## [Consigna]
Traduce al inglés esta oración del texto sobre la universidad y el control obrero: "La universidad es probablemente la institución social que más se acerca en nuestra sociedad al control obrero democrático."

Esta idea es casi elemental, y echa raíces profundas en la historia
norteamericana y en el liberalismo clásico; debería constituir una
suerte de segunda naturaleza de la gente, y debería valer igualmente
para las universidades. Hay ciertas decisiones en una universidad donde
no puedes querer transparencia democrática porque tienes que preservar
la privacidad estudiantil, pongamos por caso, y hay varios tipos de
asuntos sensibles, pero en el grueso de la actividad universitaria
normal no hay razón para no considerar la participación directa como
algo, no ya legítimo, sino útil. En mi departamento, por ejemplo, hemos
tenido durante 40 años representantes estudiantiles que proporcionaban
una valiosa ayuda con su participación en las reuniones de departamento.
Sobre la “gobernanza compartida” y el control obrero
La
universidad es probablemente la institución social que más se acerca en
nuestra sociedad al control obrero democrático. Dentro de un
departamento, por ejemplo, es bastante normal que al menos para los
profesores ordinarios tenga capacidad para determinar una parte
substancial de las tareas que conforman su trabajo: qué van a enseñar,
cuando van a dar las clases, cuál será el programa. Y el grueso de las
decisiones sobre el trabajo efectuado en la facultad caen en buena
medida bajo el control del profesorado ordinario. Ahora, ni que decir
tiene, hay un nivel administrativo superior al que no puedes ni eludir
ni controlar. La facultad puede recomendar a alguien para ser profesor
titular, pongamos por caso, y estrellarse contra el criterio de los
decanos o del rector, o incluso de los patronos o de los legisladores.

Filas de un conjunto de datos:
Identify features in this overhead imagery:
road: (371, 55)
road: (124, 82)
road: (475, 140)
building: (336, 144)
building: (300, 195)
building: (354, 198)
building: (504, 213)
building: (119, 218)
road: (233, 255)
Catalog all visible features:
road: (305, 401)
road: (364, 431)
...
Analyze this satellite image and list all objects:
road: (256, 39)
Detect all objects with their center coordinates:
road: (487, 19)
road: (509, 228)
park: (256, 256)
...
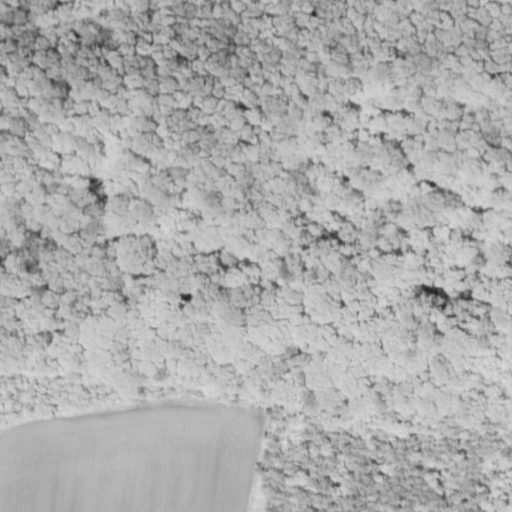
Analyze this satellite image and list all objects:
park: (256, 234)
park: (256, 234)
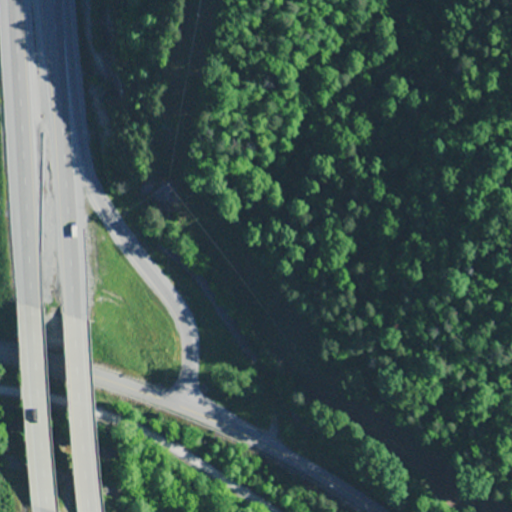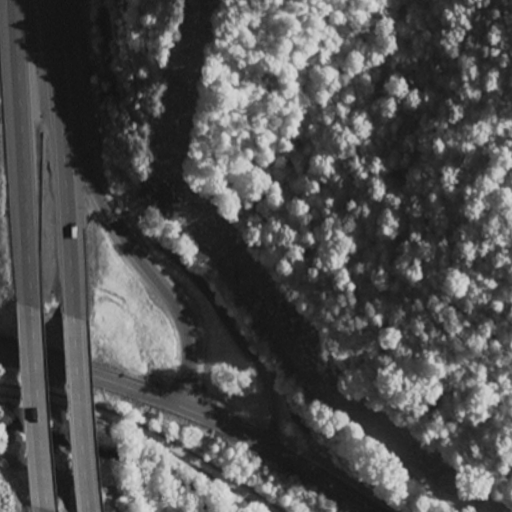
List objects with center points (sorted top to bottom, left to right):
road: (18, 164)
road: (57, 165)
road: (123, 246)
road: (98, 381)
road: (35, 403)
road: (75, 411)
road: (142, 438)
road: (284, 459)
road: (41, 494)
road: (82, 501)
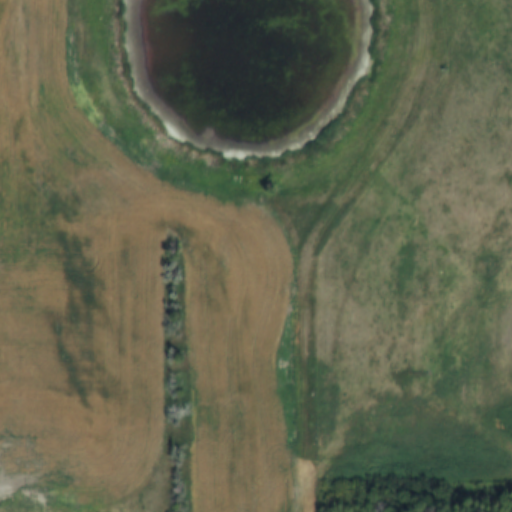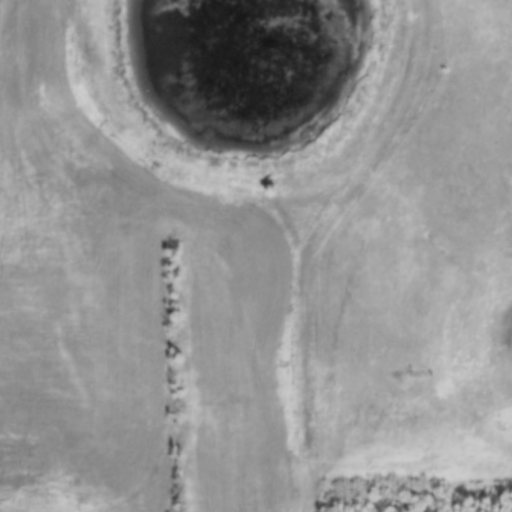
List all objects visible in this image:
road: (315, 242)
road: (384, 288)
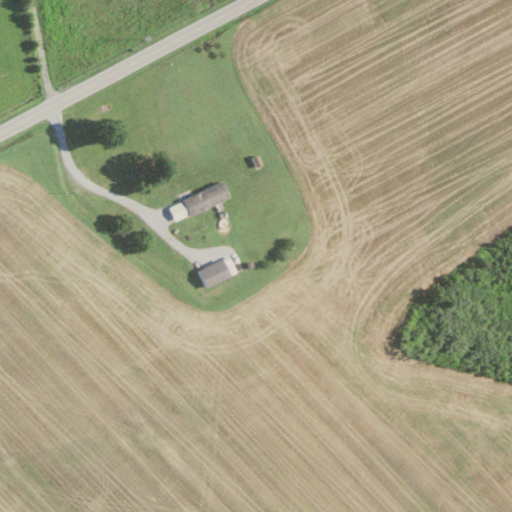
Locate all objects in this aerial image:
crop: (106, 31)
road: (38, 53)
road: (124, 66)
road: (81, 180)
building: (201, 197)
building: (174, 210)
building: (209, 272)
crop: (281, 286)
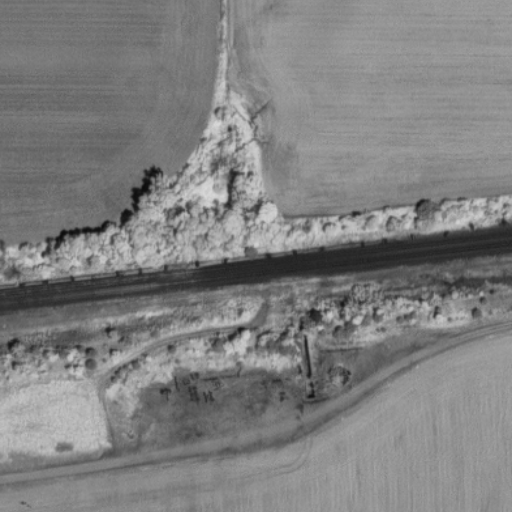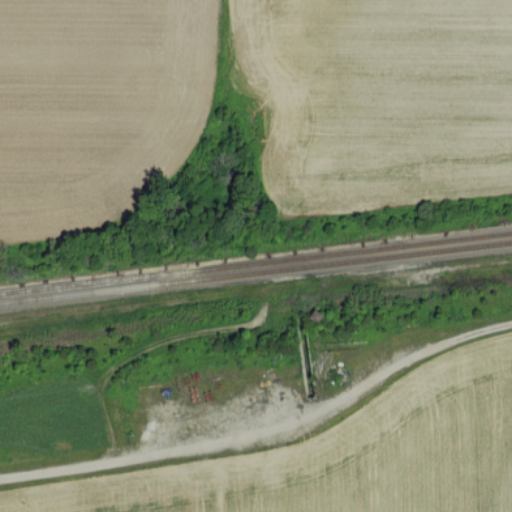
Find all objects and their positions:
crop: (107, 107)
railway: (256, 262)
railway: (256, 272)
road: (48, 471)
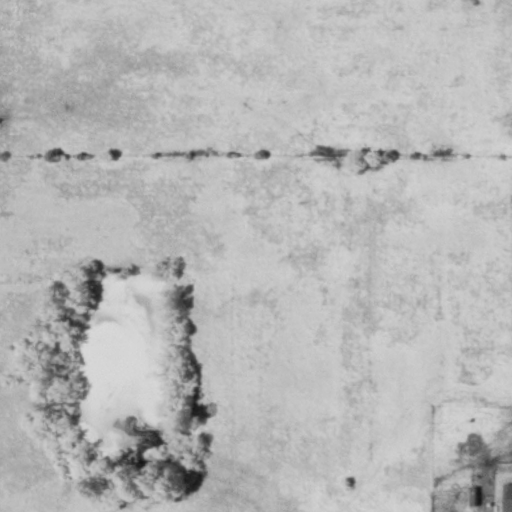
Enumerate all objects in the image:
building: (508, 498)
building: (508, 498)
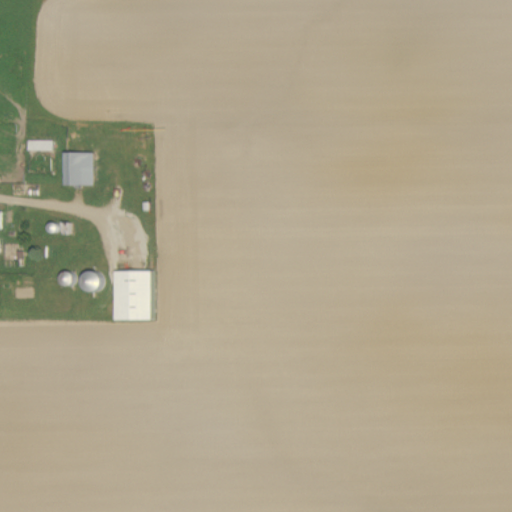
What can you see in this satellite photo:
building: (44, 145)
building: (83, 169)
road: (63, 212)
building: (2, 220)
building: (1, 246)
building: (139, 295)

## [Solución]
The university is probably the social institution that comes closest, in our society, to democratic workers' control.